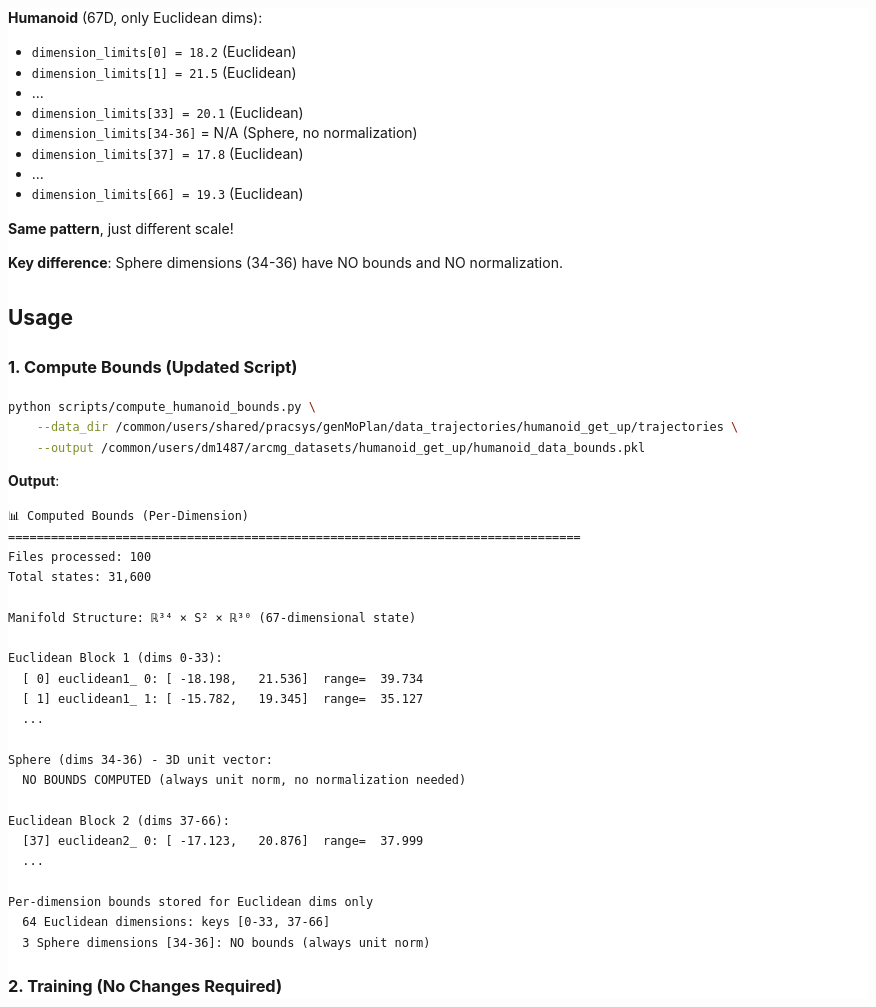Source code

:**Humanoid** (67D, only Euclidean dims):
- `dimension_limits[0] = 18.2`    (Euclidean)
- `dimension_limits[1] = 21.5`    (Euclidean)
- ...
- `dimension_limits[33] = 20.1`   (Euclidean)
- `dimension_limits[34-36]` = N/A (Sphere, no normalization)
- `dimension_limits[37] = 17.8`   (Euclidean)
- ...
- `dimension_limits[66] = 19.3`   (Euclidean)

**Same pattern**, just different scale!

**Key difference**: Sphere dimensions (34-36) have NO bounds and NO normalization.

## Usage

### 1. Compute Bounds (Updated Script)
```bash
python scripts/compute_humanoid_bounds.py \
    --data_dir /common/users/shared/pracsys/genMoPlan/data_trajectories/humanoid_get_up/trajectories \
    --output /common/users/dm1487/arcmg_datasets/humanoid_get_up/humanoid_data_bounds.pkl
```

**Output**:
```
📊 Computed Bounds (Per-Dimension)
================================================================================
Files processed: 100
Total states: 31,600

Manifold Structure: ℝ³⁴ × S² × ℝ³⁰ (67-dimensional state)

Euclidean Block 1 (dims 0-33):
  [ 0] euclidean1_ 0: [ -18.198,   21.536]  range=  39.734
  [ 1] euclidean1_ 1: [ -15.782,   19.345]  range=  35.127
  ...

Sphere (dims 34-36) - 3D unit vector:
  NO BOUNDS COMPUTED (always unit norm, no normalization needed)

Euclidean Block 2 (dims 37-66):
  [37] euclidean2_ 0: [ -17.123,   20.876]  range=  37.999
  ...

Per-dimension bounds stored for Euclidean dims only
  64 Euclidean dimensions: keys [0-33, 37-66]
  3 Sphere dimensions [34-36]: NO bounds (always unit norm)
```

### 2. Training (No Changes Required)
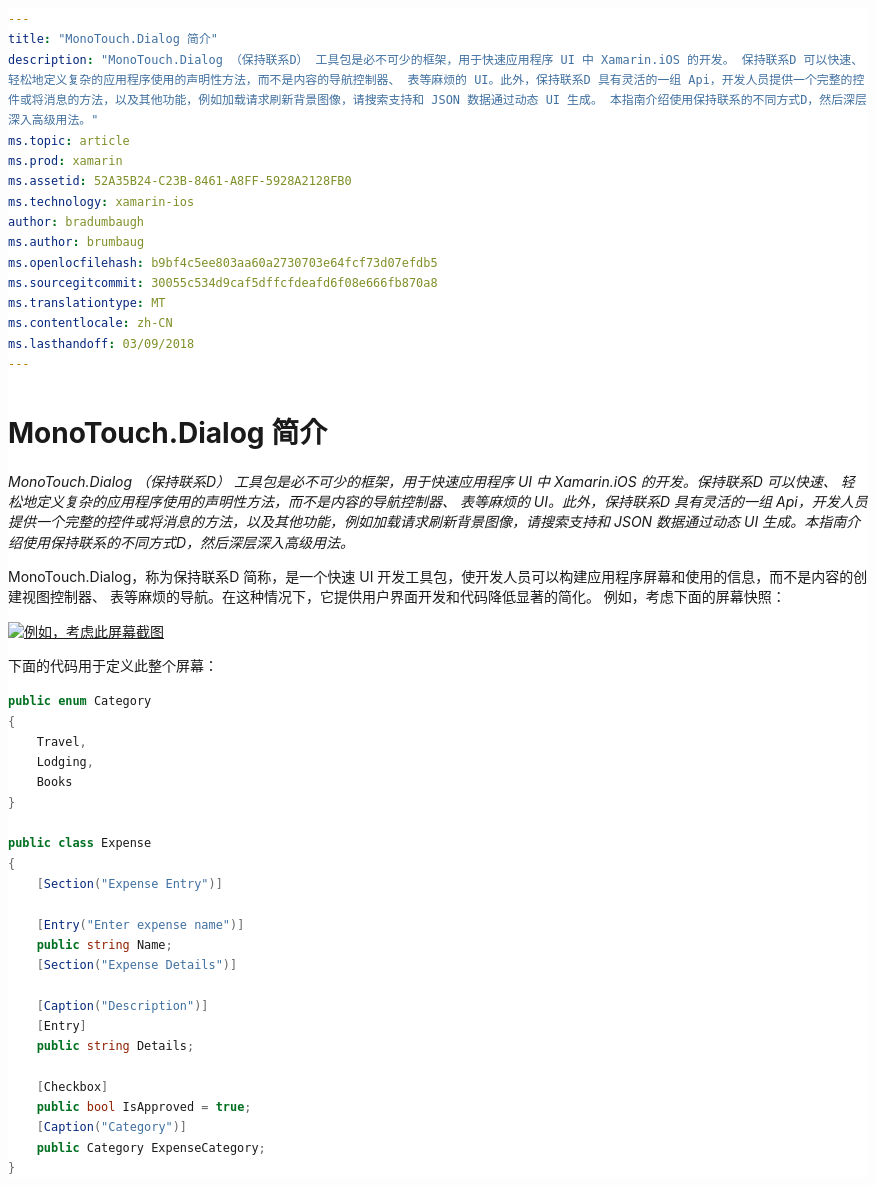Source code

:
 ```yaml
---
title: "MonoTouch.Dialog 简介"
description: "MonoTouch.Dialog （保持联系D） 工具包是必不可少的框架，用于快速应用程序 UI 中 Xamarin.iOS 的开发。 保持联系D 可以快速、 轻松地定义复杂的应用程序使用的声明性方法，而不是内容的导航控制器、 表等麻烦的 UI。此外，保持联系D 具有灵活的一组 Api，开发人员提供一个完整的控件或将消息的方法，以及其他功能，例如加载请求刷新背景图像，请搜索支持和 JSON 数据通过动态 UI 生成。 本指南介绍使用保持联系的不同方式D，然后深层深入高级用法。"
ms.topic: article
ms.prod: xamarin
ms.assetid: 52A35B24-C23B-8461-A8FF-5928A2128FB0
ms.technology: xamarin-ios
author: bradumbaugh
ms.author: brumbaug
ms.openlocfilehash: b9bf4c5ee803aa60a2730703e64fcf73d07efdb5
ms.sourcegitcommit: 30055c534d9caf5dffcfdeafd6f08e666fb870a8
ms.translationtype: MT
ms.contentlocale: zh-CN
ms.lasthandoff: 03/09/2018
---
```

# <a name="introduction-to-monotouchdialog"></a>MonoTouch.Dialog 简介

_MonoTouch.Dialog （保持联系D） 工具包是必不可少的框架，用于快速应用程序 UI 中 Xamarin.iOS 的开发。保持联系D 可以快速、 轻松地定义复杂的应用程序使用的声明性方法，而不是内容的导航控制器、 表等麻烦的 UI。此外，保持联系D 具有灵活的一组 Api，开发人员提供一个完整的控件或将消息的方法，以及其他功能，例如加载请求刷新背景图像，请搜索支持和 JSON 数据通过动态 UI 生成。本指南介绍使用保持联系的不同方式D，然后深层深入高级用法。_


MonoTouch.Dialog，称为保持联系D 简称，是一个快速 UI 开发工具包，使开发人员可以构建应用程序屏幕和使用的信息，而不是内容的创建视图控制器、 表等麻烦的导航。在这种情况下，它提供用户界面开发和代码降低显著的简化。 例如，考虑下面的屏幕快照：

 [![](images/image1.png "例如，考虑此屏幕截图")](images/image1.png#lightbox)

下面的代码用于定义此整个屏幕：

```csharp
public enum Category
{
    Travel,
    Lodging,
    Books
}
        
public class Expense
{
    [Section("Expense Entry")]

    [Entry("Enter expense name")]
    public string Name;
    [Section("Expense Details")]
  
    [Caption("Description")]
    [Entry]
    public string Details;
        
    [Checkbox]
    public bool IsApproved = true;
    [Caption("Category")]
    public Category ExpenseCategory;
}
```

····················

EXERCISE BRIEF:
Leaving out the pictures, print each line of the records above from the first up to and including the one that contains "(Sphere, no normalization)", exactly as written.

EXPECTED ANSWER:
Source code

:**Humanoid** (67D, only Euclidean dims):
- `dimension_limits[0] = 18.2`    (Euclidean)
- `dimension_limits[1] = 21.5`    (Euclidean)
- ...
- `dimension_limits[33] = 20.1`   (Euclidean)
- `dimension_limits[34-36]` = N/A (Sphere, no normalization)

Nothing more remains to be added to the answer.